Suppose the following numpy array
>>> z = np.zeros(3, dtype={'names': ("id", "dim1", "cnt1"), 'formats': ('i8', 'S3', 'u8')})
>>> z
array([(0, '', 0L), (0, '', 0L), (0, '', 0L)],
dtype=[('id', '<i8'), ('dim1', 'S3'), ('cnt1', '<u8')])
>>> z["dim1"] = ["foo", "foo", "bar"]
>>>
>>>
>>> z["cnt1"] = [1,2,3]
>>> z
array([(0, 'foo', 1L), (0, 'foo', 2L), (0, 'bar', 3L)],
dtype=[('id', '<i8'), ('dim1', 'S3'), ('cnt1', '<u8')])
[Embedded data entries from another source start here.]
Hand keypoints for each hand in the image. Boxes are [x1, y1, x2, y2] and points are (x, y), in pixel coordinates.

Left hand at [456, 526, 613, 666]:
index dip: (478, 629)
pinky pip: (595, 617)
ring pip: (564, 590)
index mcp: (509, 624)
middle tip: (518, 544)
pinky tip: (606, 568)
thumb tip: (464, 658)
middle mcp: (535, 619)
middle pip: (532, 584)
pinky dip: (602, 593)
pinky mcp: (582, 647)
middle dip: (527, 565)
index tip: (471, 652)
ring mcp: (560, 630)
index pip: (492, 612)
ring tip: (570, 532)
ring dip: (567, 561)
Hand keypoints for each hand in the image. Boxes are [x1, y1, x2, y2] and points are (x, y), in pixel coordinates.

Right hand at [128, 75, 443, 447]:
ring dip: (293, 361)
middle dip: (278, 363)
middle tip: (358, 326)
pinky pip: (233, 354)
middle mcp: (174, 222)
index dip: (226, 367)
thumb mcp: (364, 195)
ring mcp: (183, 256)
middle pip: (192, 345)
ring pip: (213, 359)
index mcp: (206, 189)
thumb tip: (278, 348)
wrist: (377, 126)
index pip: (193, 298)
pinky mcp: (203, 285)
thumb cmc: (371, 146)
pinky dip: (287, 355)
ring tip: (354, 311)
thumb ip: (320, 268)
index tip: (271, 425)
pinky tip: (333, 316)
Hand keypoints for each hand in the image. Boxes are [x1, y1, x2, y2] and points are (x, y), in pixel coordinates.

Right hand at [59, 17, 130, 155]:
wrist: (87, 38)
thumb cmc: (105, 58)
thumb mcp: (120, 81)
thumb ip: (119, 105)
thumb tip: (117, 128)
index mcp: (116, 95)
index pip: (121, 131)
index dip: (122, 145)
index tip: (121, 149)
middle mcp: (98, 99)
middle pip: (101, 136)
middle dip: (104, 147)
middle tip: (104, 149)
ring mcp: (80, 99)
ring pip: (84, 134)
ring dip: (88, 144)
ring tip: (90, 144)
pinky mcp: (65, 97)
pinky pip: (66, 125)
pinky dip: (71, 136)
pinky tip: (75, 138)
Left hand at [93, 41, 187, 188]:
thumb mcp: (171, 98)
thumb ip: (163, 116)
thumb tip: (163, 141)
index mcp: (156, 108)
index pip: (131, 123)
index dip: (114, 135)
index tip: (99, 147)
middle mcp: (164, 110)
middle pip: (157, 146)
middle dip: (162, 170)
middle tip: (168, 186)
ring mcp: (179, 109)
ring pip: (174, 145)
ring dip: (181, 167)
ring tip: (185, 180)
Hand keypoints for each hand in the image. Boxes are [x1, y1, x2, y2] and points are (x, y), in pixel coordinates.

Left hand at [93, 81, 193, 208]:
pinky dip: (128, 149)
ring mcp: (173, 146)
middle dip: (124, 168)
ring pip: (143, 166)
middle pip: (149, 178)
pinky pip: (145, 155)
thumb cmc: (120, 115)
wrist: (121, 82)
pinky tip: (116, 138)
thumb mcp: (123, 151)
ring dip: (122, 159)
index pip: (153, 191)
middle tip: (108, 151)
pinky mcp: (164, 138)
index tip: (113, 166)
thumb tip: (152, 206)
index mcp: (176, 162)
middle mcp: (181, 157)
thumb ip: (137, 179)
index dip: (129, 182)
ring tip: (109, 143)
And I want to map each unique dim1
to an id.
One way to do it with a for loop on unique dim1 values is the following:
>>> unique_groups = np.unique(z["dim1"])
>>> groups = z["dim1"]
>>> for idx, ug in enumerate(unique_groups):
... z["id"][ug == groups] = idx
...
>>> z
array([(1, 'foo', 1L), (1, 'foo', 2L), (0, 'bar', 3L)],
dtype=[('id', '<i8'), ('dim1', 'S3'), ('cnt1', '<u8')])
>>>
I was wondering if there is way to do it without a for loop, with a vector operation instead. I tried to perform it with vectorizing a function like shown below
>>> def map_column(key):
... return m[key]
...
>>> m
{'foo': 1, 'bar': 0}
>>> f = np.vectorize(map_column, otypes=[str])
>>> f(z["dim1"])
array(['1', '1', '0'],
dtype='|S1')
Is any other more efficient way to do it ? And between the 2 ways which is considered to be better performance wise ?
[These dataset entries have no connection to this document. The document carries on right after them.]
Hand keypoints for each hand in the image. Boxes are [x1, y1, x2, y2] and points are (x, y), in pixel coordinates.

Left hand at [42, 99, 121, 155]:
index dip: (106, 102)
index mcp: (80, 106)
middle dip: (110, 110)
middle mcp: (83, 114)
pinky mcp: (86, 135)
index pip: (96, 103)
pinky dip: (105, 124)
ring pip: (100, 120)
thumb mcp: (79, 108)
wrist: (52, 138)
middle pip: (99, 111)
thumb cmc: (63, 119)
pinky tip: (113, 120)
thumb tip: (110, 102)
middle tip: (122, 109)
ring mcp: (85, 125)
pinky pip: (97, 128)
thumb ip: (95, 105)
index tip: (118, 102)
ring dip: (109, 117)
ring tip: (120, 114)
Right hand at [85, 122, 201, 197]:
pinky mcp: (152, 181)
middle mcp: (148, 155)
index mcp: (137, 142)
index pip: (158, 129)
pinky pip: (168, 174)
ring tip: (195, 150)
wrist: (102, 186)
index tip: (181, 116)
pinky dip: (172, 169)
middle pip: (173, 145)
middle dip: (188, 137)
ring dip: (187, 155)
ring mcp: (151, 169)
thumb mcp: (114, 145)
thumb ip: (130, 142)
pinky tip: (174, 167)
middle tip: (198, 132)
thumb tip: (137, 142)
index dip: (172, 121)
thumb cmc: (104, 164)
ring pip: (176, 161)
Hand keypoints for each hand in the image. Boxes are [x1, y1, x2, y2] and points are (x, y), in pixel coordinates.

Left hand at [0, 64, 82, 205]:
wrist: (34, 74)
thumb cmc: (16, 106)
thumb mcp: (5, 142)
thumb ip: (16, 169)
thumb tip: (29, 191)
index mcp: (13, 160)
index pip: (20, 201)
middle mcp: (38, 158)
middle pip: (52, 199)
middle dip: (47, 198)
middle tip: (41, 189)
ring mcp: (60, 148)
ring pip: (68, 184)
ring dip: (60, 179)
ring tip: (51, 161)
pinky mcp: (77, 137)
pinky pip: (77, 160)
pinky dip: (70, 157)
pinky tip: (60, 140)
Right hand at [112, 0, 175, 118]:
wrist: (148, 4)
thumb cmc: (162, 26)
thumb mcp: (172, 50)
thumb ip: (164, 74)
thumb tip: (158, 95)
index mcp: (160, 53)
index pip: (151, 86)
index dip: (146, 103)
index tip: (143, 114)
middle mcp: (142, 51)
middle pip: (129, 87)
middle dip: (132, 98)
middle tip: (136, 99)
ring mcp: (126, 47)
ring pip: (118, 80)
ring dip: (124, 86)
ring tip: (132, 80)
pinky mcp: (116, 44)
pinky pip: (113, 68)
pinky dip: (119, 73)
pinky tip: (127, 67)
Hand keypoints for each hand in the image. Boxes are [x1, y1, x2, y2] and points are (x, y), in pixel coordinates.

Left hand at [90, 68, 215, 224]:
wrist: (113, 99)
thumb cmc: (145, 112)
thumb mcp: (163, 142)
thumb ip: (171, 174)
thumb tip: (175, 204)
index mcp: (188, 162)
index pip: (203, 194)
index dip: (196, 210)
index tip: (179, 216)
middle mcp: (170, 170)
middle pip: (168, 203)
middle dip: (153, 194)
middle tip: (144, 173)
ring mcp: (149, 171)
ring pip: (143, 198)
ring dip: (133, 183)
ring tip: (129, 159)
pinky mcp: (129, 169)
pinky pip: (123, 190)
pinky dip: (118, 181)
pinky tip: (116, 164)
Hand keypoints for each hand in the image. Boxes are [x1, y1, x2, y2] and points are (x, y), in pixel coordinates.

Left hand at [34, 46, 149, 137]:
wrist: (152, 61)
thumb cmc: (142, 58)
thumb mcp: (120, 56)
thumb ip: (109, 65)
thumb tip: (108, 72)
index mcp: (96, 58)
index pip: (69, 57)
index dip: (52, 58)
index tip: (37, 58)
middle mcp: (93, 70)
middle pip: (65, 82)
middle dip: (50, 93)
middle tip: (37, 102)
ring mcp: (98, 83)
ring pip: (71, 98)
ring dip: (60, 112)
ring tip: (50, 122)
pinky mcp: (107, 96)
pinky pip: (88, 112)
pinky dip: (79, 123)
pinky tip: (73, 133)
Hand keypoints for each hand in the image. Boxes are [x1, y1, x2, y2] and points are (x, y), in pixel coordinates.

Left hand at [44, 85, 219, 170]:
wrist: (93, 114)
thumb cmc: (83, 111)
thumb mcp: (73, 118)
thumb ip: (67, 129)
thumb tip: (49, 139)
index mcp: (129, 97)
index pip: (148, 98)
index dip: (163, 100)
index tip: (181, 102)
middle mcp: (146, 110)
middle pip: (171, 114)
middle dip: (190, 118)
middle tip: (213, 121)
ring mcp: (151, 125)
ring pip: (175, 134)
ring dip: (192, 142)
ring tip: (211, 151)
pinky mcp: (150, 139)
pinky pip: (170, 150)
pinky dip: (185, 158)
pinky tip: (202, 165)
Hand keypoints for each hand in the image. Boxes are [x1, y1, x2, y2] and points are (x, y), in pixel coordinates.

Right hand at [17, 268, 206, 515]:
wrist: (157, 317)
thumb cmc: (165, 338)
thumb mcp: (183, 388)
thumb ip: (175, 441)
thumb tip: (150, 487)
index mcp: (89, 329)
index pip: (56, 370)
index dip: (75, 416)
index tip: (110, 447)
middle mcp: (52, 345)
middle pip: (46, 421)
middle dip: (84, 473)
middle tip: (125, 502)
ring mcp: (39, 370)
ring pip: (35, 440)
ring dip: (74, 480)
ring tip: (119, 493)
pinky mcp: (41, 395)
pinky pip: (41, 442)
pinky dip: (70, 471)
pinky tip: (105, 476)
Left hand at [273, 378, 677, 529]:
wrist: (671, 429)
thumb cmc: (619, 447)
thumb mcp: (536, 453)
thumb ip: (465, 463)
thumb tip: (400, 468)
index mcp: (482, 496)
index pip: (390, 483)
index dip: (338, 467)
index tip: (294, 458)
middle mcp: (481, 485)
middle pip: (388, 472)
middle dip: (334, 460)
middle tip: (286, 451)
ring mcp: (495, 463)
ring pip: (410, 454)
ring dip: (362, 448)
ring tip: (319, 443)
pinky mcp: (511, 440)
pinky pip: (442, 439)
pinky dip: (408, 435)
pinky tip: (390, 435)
CodePudding user response:
You can use .searchsorted()
:
In [2]: unique_groups = np.unique(z["dim1"])
In [3]: z["id"] = unique_groups.searchsorted(z["dim1"])
In [4]: z
Out[4]:
array([(1, b'foo', 1), (1, b'foo', 2), (0, b'bar', 3)],
dtype=[('id', '<i8'), ('dim1', 'S3'), ('cnt1', '<u8')])
Not sure about performance, but probably not much better.